How do you read poll results?
The question for you today is not only about how you read poll results but also about what thought process you have when reading a poll. You might say, “Well, it’s simple. 76% of people love Windows and 24% of people love Mac. Windows must be superior. End of story.”
Is it really that simple? Sometimes it is, but most of the time it’s not.
Politico published an article yesterday titled Poll: Just 21 percent approve of House’s Obamacare repeal bill. What’s your first reaction?
- Yeah, it’s about right. Nothing new here.
- Something gotta be wrong with this.
- Not again. Please don’t use ridiculous numbers to draw people’s attention.
- Hmmm… interesting.
Whatever your reaction is, do you trust that number? If not, what would you do?
If you read the article, you will soon find out it’s merely a summary of a poll conducted by Quinnipiac University Poll. The article, however, only provides the information about the poll in the last paragraph, which is among the most relevant information I want to know when I read poll results. I don’t know why such information wasn’t in the first or second paragraph.
Anyway, after reading the article, I did some research. I already knew the sample size, 1,078 voters nationwide. I knew it’s conducted by Quinnipiac University Poll and found that they have been doing a great job according to FiveThirtyEight’s pollster rating.
In addition, that 21 percent approve rate of the Revised GOP Health Plan seemed to be their key finding because they put that conclusion in the title as well as in the first paragraph. But the associated question appeared quite late in the survey:
Question 60. There is a revised Republican health care plan to replace Obamacare, known as the American Health Care Act. Do you approve or disapprove of this revised Republican health care plan?
At this point, I was about 70% confident, non-statistical speaking, that the number is trustworthy. But I wanted to check one more thing – how or whether did they deal with sampling bias – because they did not mention the proportion of each sub-population in terms of party identification (Republican, Democrat, Independent) in the survey sample. Nor did they mention whether the proportions were comparable to those in the population.
According to Pew Research Center, 34% of registered voters identify as independents, 33% identify with the Democratic Party while 29% identify as Republicans in 2016. If the survey sample did not consist of similar proportions, then the sample may not be representative with regard to the population.
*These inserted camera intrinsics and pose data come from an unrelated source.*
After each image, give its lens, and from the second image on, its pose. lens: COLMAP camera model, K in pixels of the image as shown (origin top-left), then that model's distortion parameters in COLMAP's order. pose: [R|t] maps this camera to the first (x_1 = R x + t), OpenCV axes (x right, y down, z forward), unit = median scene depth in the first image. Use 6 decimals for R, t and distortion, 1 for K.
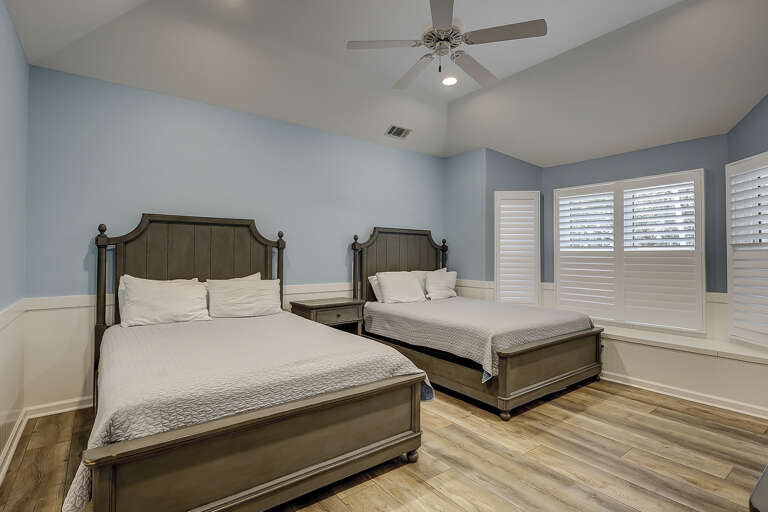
lens RADIAL K [[377.6, 0, 382.3], [0, 377.6, 251.0], [0, 0, 1]] dist [-0.005623, 0.001611]
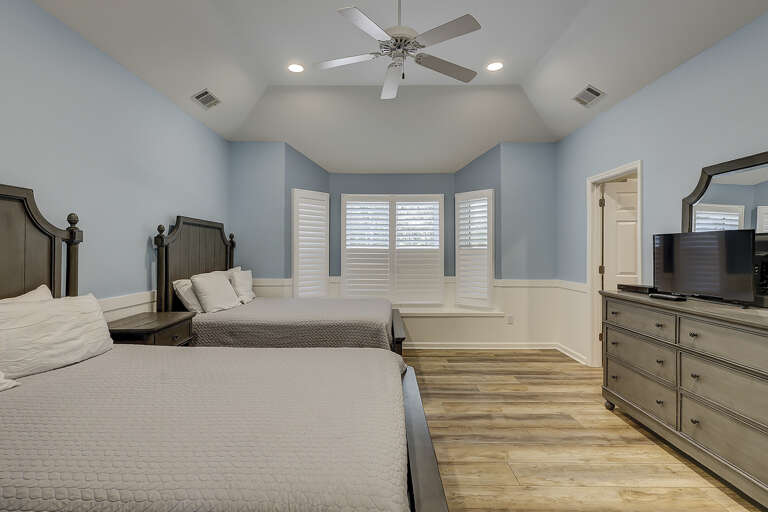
lens RADIAL K [[377.6, 0, 384.1], [0, 377.6, 253.0], [0, 0, 1]] dist [-0.005623, 0.001611]
pose [[0.605307, -0.004164, 0.795981, -0.431332], [-0.009184, 0.999883, 0.012215, -0.000972], [-0.795939, -0.014704, 0.605198, 0.241790]]
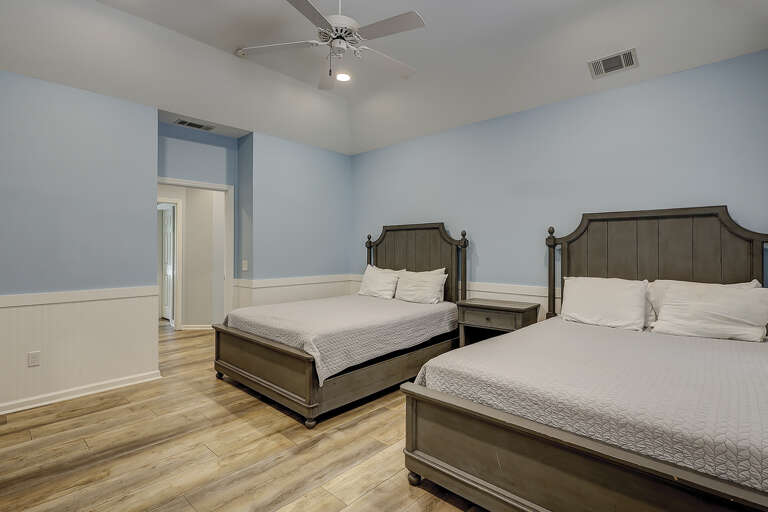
lens RADIAL K [[377.6, 0, 383.1], [0, 377.6, 252.8], [0, 0, 1]] dist [-0.005623, 0.001611]
pose [[0.162719, -0.000853, -0.986672, 0.717628], [0.008367, 0.999965, 0.000515, 0.007829], [0.986637, -0.008339, 0.162721, 0.583503]]
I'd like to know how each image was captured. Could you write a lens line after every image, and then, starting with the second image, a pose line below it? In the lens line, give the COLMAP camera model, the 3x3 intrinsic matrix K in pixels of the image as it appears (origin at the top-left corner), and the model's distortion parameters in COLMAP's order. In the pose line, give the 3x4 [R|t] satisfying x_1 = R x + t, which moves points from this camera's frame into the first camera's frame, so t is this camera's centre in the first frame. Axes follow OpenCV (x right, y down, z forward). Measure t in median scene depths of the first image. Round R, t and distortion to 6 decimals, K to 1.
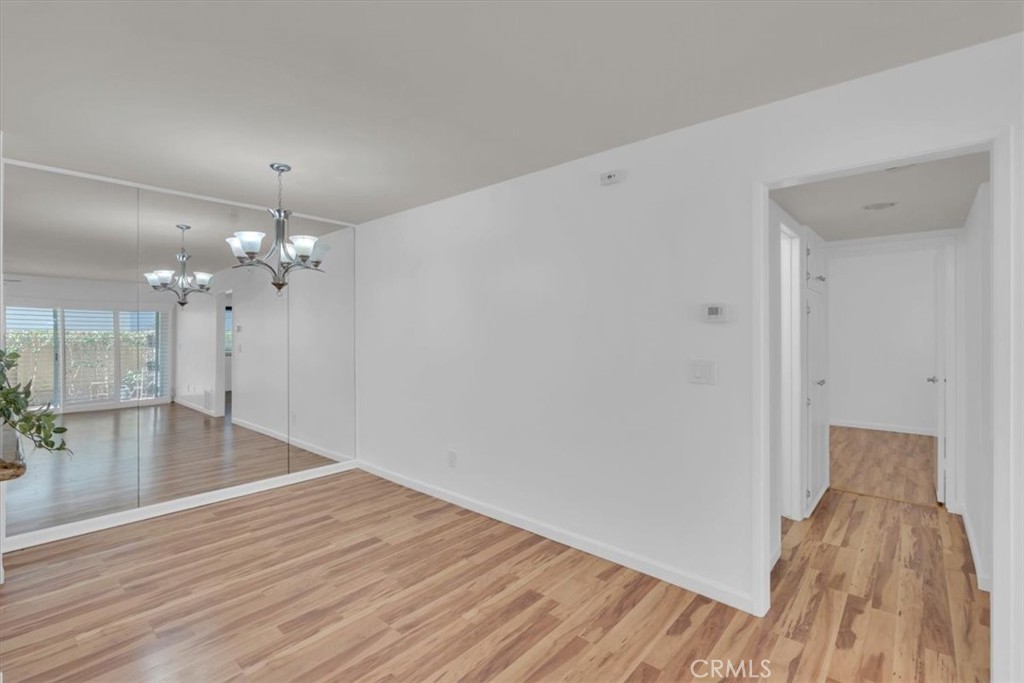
lens RADIAL K [[460.3, 0, 513.8], [0, 460.3, 346.1], [0, 0, 1]] dist [-0.002498, -0.000623]
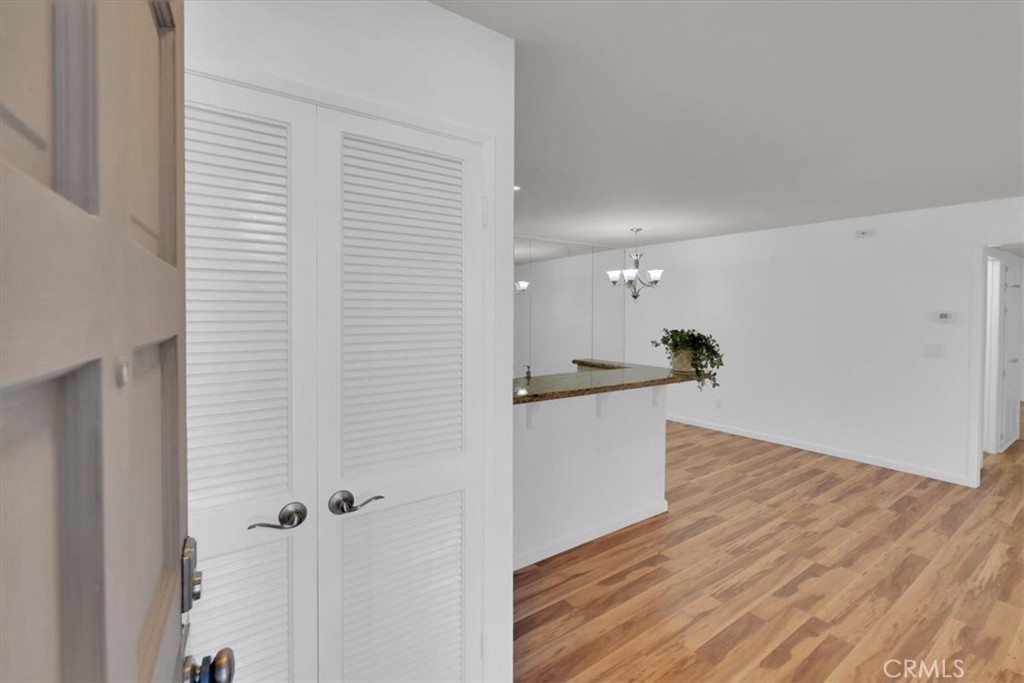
lens RADIAL K [[468.6, 0, 480.9], [0, 468.6, 331.0], [0, 0, 1]] dist [0.001277, 0.000378]
pose [[0.971051, 0.012982, -0.238521, -0.781648], [-0.008155, 0.999742, 0.021215, -0.038911], [0.238734, -0.018655, 0.970906, -1.062608]]
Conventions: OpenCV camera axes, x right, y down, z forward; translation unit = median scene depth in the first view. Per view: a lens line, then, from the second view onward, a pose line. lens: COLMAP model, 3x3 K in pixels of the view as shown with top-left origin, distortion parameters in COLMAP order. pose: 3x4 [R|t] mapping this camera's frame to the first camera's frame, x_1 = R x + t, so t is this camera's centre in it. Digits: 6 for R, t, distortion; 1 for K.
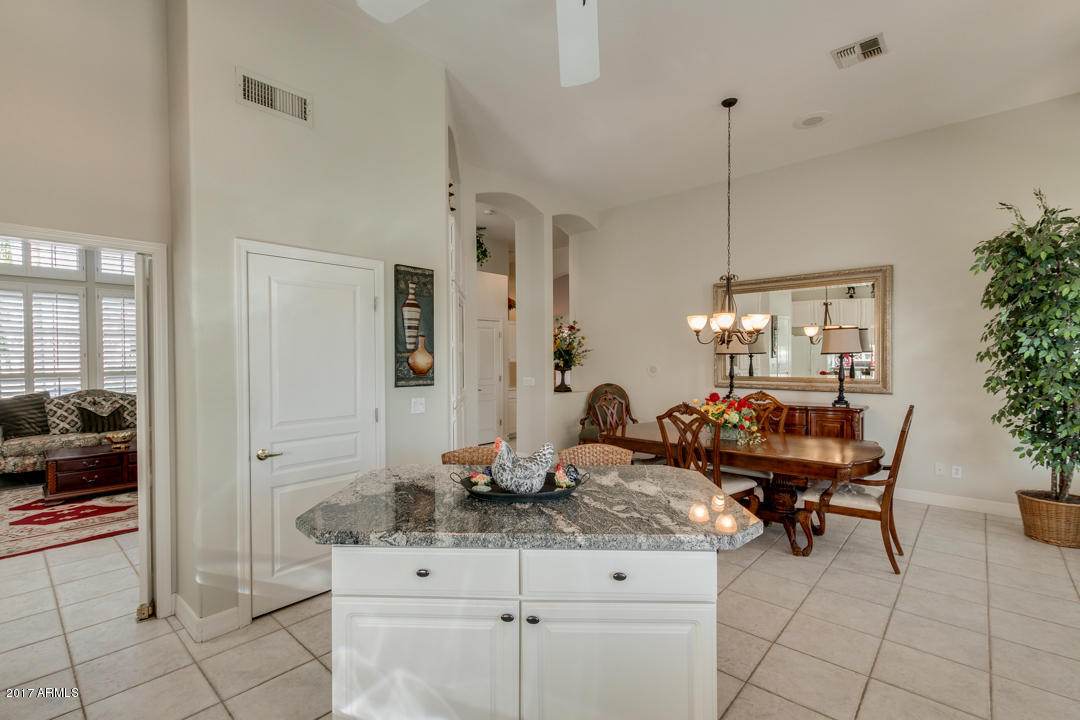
lens RADIAL K [[485.9, 0, 535.1], [0, 485.9, 358.4], [0, 0, 1]] dist [0.003620, -0.000790]
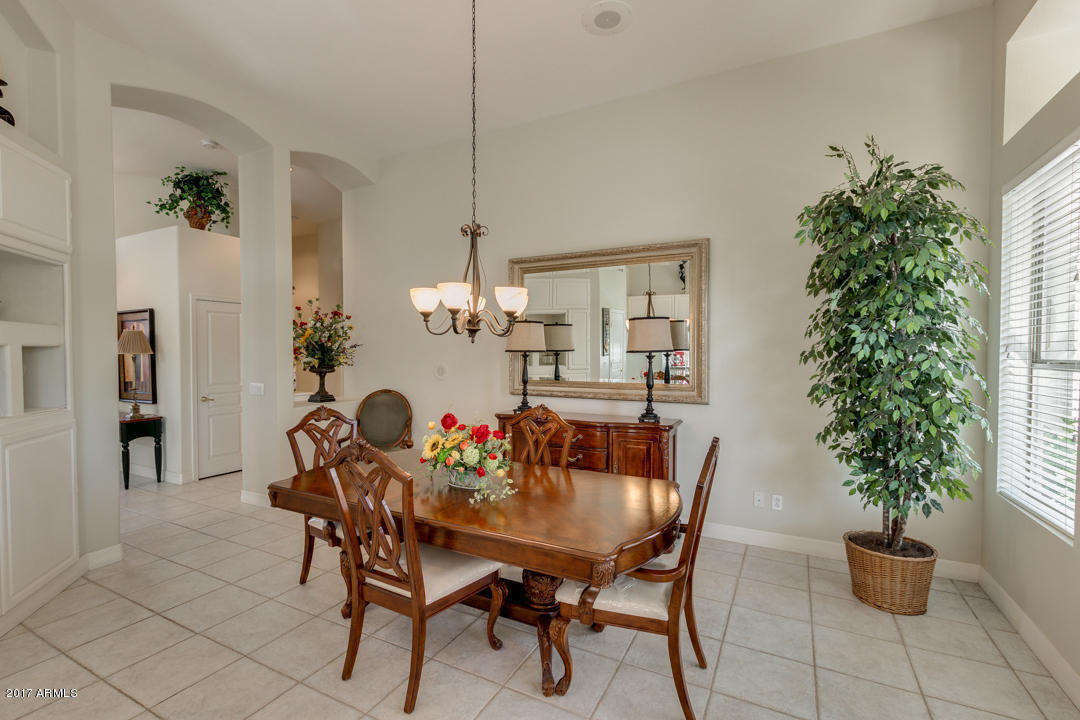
lens RADIAL K [[485.9, 0, 533.9], [0, 485.9, 356.7], [0, 0, 1]] dist [0.003620, -0.000790]
pose [[0.968974, 0.004244, 0.247124, 0.326770], [-0.005305, 0.999979, 0.003628, -0.005048], [-0.247104, -0.004826, 0.968977, 0.380138]]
Of course, there is a statistical method to deal with this issue. The researchers at the Quinnipiac University not only described their sampling procedures but also addressed the sampling bias in their Sample and Methodology detail. Basically, the technique is to perform weighting adjustment by giving more weight to the under-represented population and less weight to the over-represented population.
Now I feel good about the poll results. It’s not a tactic to draw people’s attention. Next time when you read a poll, try to find answers to these questions:
- How large was the sample size?
- How were the samples collected?
- Was the sampling bias addressed?
- Who conducted the poll?
By answering these questions, you should be able to figure out if the results can be trusted.